If he's hot, I'd take him OFF the Ultium. It made my TBxArab gelding high as a KITE! Instead, I'd have him on the beet pulp plus 3-5 lbs of Alfalfa pellets, 1 cup rice bran oil (2 cups is a bit much), the probiotic, and a vitamin supplement design for horses not getting fortified grain. Something like Select II, Balance II, SmartPak's SmartVite Maintanence Grass, Uckele's Equi-Base Grass, etc. I've tried all of these with my horses and they seem to work about the same. The Uckele's has a probiotic in it and yeast cultures, so you could cut out your probiotic if you went with that one.

This basic, low-energy diet has really helped to calm down my hyper boy and he put on weight VERY quickly! Still safely, but much more quickly than I had anticipated. He's calmer, has a better work ethic, is less pooky, but still has plenty of energy to work and is getting enough to gain weight.

Once he's up to a good weight, you can cut out the beet pulp, cut the oil back to 1/2 cup, and leave him there. You can play around with the amount of alfalfa pellets if he gains too much or starts losing. My 15.2h Anglo maintains his weight on just 1.5-2 lbs of Alfalfa pellets when not working, 2.5-3lbs when we're working moderately.


----------



## luvs2ride1979 (Nov 9, 2007)

rosie9r said:


> He does not have a pasture to play in, he does not get turn out til the evening after I get off work. The theory (I was told) about feeding him alfalfa at night was so that he felt more full over night...but he has free choice bermuda anyway so Im not sure that even matters.
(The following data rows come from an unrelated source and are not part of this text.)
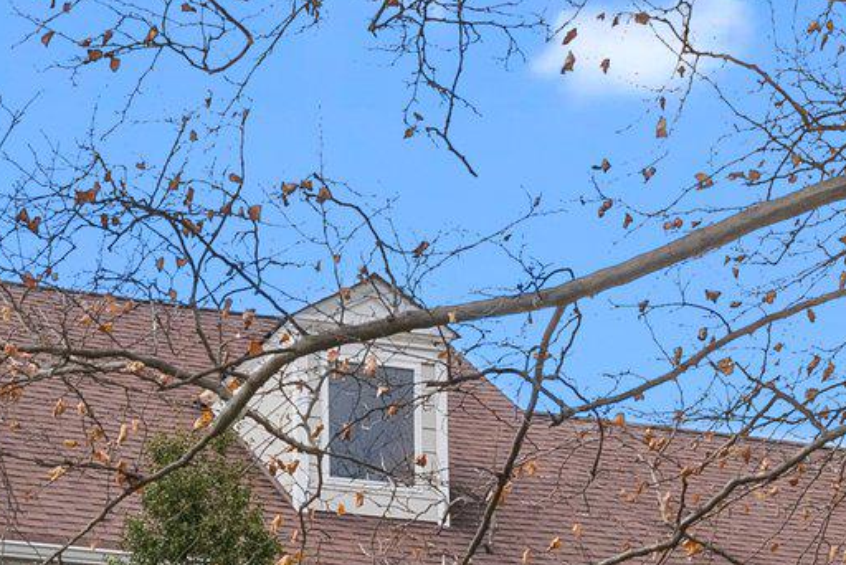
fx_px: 2727
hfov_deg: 17.5
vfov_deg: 11.3
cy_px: 883
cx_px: 164
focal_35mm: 116
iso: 1250
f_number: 11
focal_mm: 29
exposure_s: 1/125
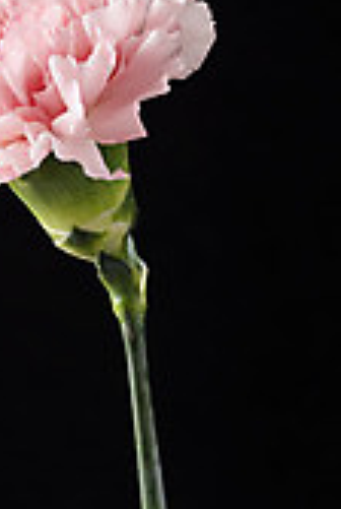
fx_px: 3551
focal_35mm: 251
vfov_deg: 8.2
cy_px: 250
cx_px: 20
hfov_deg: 5.5
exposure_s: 1/125
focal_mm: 105
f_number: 14
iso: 100
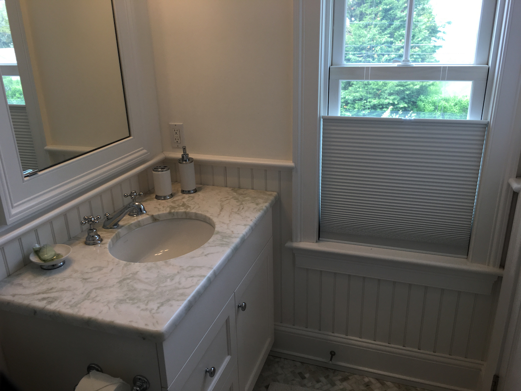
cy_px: 196
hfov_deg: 61.7
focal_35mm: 29
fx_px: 436
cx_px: 260
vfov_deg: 48.2
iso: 32
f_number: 2.2
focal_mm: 4.15
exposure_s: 1/60
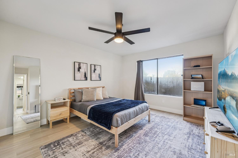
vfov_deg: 81.2
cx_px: 119
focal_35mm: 14
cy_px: 79
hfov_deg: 104.3
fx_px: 93
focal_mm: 14
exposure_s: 1/20
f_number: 8
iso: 640
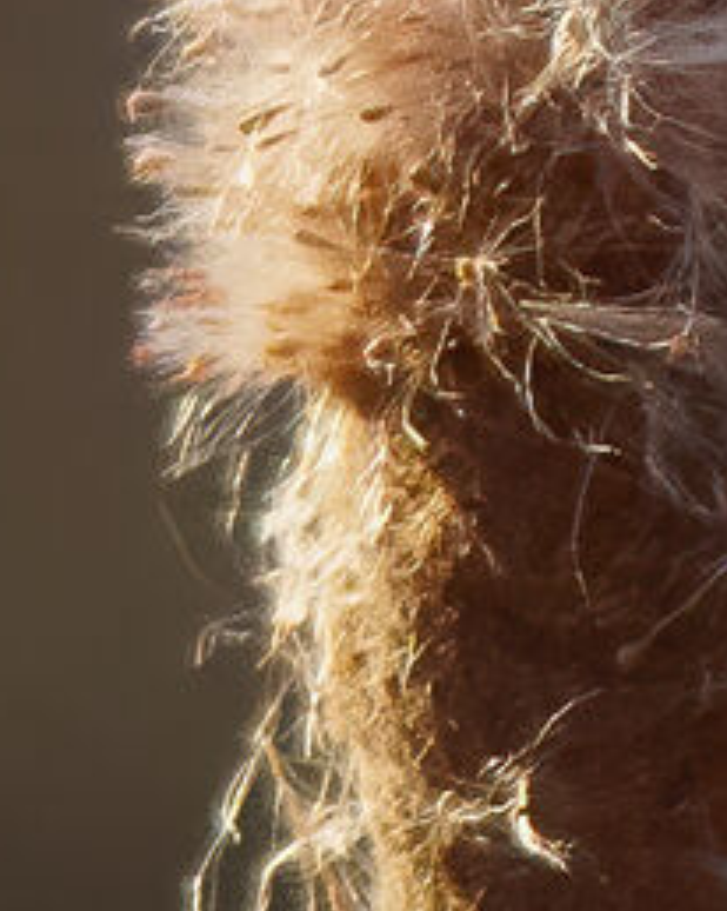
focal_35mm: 5245
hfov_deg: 0.3
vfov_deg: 0.4
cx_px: -106
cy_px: -1314
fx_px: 141234
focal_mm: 600
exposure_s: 1/2500
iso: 4000
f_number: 6.3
You're right, it doesn't really matter since he's getting free choice hay.

Is there any way you can move him somewhere that will give him daily turnout for 6 hours or more a day? That will really help his sanity and overall health, which will help his weight gain ultimately.


----------



## luvs2ride1979 (Nov 9, 2007)

rosie9r said:


> Alrighty, I will just leave him on his beet pulp then. Thanks Peggy, you came thru for me before when I first got him and he has gained a lot since then.


Alfalfa has better nutrition than beet pulp and is high in amino acids, which are needed to build muscle and gain weight. You can feed up to 8 lbs of alfalfa daily for most horses, without any risk of colic or founder. Many horses do fine on even more. When I lived in your area, I fed AM and PM hay as straight alfalfa (worked out to about 10-15 lbs a day), with lunch hay of Bermuda (about 5 lbs). No grain, just beet pulp mixed with rice bran and a vitamin supplement. It worked well to put weight on my OTTB.
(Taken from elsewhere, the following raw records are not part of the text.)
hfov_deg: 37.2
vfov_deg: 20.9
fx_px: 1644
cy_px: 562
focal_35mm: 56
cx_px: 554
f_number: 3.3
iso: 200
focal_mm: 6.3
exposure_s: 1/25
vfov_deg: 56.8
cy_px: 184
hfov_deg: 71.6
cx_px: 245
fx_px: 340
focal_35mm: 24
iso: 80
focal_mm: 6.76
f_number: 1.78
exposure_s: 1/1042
However, with the things I have learned since then, I agree that free choice Bermuda is better, with Alfalfa to supplement that. Alfalfa has more nutrients and amino acids than Bermuda, which helps to fill in those nutritional gaps.

Feeds and grains are high in sugar and energy. It's like giving a kid a power bar and a coke. He'll have enough calories and nutrition, but he'll be bouncing off the walls ;-). The more feed you give a hot horse, the more hyper they become, the more the metabolism revs up, which makes them burn more energy, which makes them need more food. It's a viscous cycle. The only way to break it is to stop all "hot" feeds and go back to a forage and fiber based diet.

Make sure your beet pulp (and alfalfa pellets) are the kind that do NOT have any molasses in them.


----------